The final scene shows Khan with the detonator in hand, a helicopter looming above him with his Uncle in it to collect the item, and another helicopter with a female secret services agent who is on Khan’s trail. The story ends with the female agent single-handedly shooting the Uncle with one shot, as well as shooting down his helicopter with one shot. The female agent is representative of India, women, and the non-Muslim population. The film created entertainment at the expense of belittling Muslims and Kashmiris. Sometimes most of the stories having any shades of communal biases are used for setting the plots.

Religious, fundamental, and political thoughts and events are shown in the films in exaggeration, but only to exemplify the events of the plot and story. End result of these types of stories is always shown and finished on a secular node, in the interest of common person. Some of the important Hindi films, which depict true secular image of Bollywood may be named as- Zakhm(1998) by Mahesh Bhatt, ‘Bombay'(1995) by Mani Ratnam, Sarfarosh by John Mathew Mathan, Rang De Basanti by Rakesh Mehra, Water by Deepa Mehta, Parjania by Homi Adjania, Dhokha by Pooja Bhatt and Rice Plate (of Das Kahaniyan) by Rohit Roy.

These films have shown clearer image of the Muslims in India and also their true Indian spirit of pluralism. Now it is clearly shown that Indian Muslims are responsible citizens of the country and feel threatened if someone attacks or criticizes our identity. It seems like saint Kabir has been a driving force behind the names of truly secular characters in the films. This trend can be seen in Mani Ratnam’s Bombay, and Shimit Amin’s Chak De India. Sarfarosh has given a detailed dialogue on thestatus of Inspector Salim, whose sincerity was being questioned since he is a Muslim.

The character of Salim played by Mukesh Rishi was very meaningful and real.

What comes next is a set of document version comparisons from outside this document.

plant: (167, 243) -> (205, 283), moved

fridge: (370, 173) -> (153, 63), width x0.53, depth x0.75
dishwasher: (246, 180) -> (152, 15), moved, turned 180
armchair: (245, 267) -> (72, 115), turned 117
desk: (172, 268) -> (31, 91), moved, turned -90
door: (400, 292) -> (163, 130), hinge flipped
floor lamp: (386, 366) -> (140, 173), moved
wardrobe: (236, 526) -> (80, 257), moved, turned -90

Amir Khan playing the role of ACP Rathore did a close discussion with Inspector Salim. This scene was very much liked by the audience, as this is the original feel of Indian Muslims. Muslim protagonists played in Chak De India and Dhokha are more Indian than Muslim and show that they are taking their responsibilities as routine, where there is no room for communal biases. In 2002 another horrific communal riot broke out in Gujarat. A train from Godhra holding mostly Hindu passengers was set fire to by Muslim fundamentalists.

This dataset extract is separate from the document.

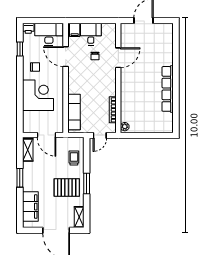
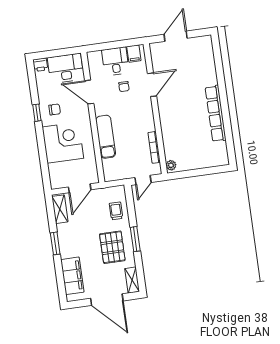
filing cabinet: (75, 30) -> (134, 54), moved
window: (20, 49) -> (37, 113), moved
exam couch: (74, 112) -> (106, 137), moved
door: (46, 135) -> (80, 188), hinge flipped
pallet: (67, 188) -> (112, 247), turned 90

The end of the Gujarat riots left a death toll of 790 Muslims and 254 Hindus. Aparna Sen’s, Mr. and Mrs. Iyer, is based on the events of the Gujarat riots. The film’s story unfold between the relationship of Meenakshi, a Hindu Brahmin, and her husband, Raja. The two are on a bus stuck in traffic right after the train had been attacked. While stuck on the bus Hindu-extremists with torches come to the bus and tell the driver to open the doors. The driver complies, and the passengers are then forced to identify themselves by religion.

There were two Muslims identified by other passengers, the two were taken out of the bus and killed. The story unfolds that Raja is in fact Muslim and now Meenakshi must weigh her love against her Brahmin background. The film is a great depiction of the changing ways of modern day India, however, it also shows that traditions of the past are still alive. Indian film offers a lot to its viewer. It has some of the most well-thought out scenes, amazing dance numbers, and enjoyable songs. The themes are often it for family-time viewing. There have been recorded numbers of people who go back to see a single film more than ten times.

With type of a turn out it would seem very easy to send more grounded and positive messages to the viewer. Justice for Muslims and Hindus in Indian film would mean that the film industry would have to take a pay cut. The propaganda lying between the lines in the films may be doing more damage than the public is aware of. In terms of class structure, India has a growing middle-class population which will eventually become the majority. As this change continues, the film industry will have to change to suit the majority. As communal conflicts continue to exist in India, and the world, it will continue to exist in Indian film.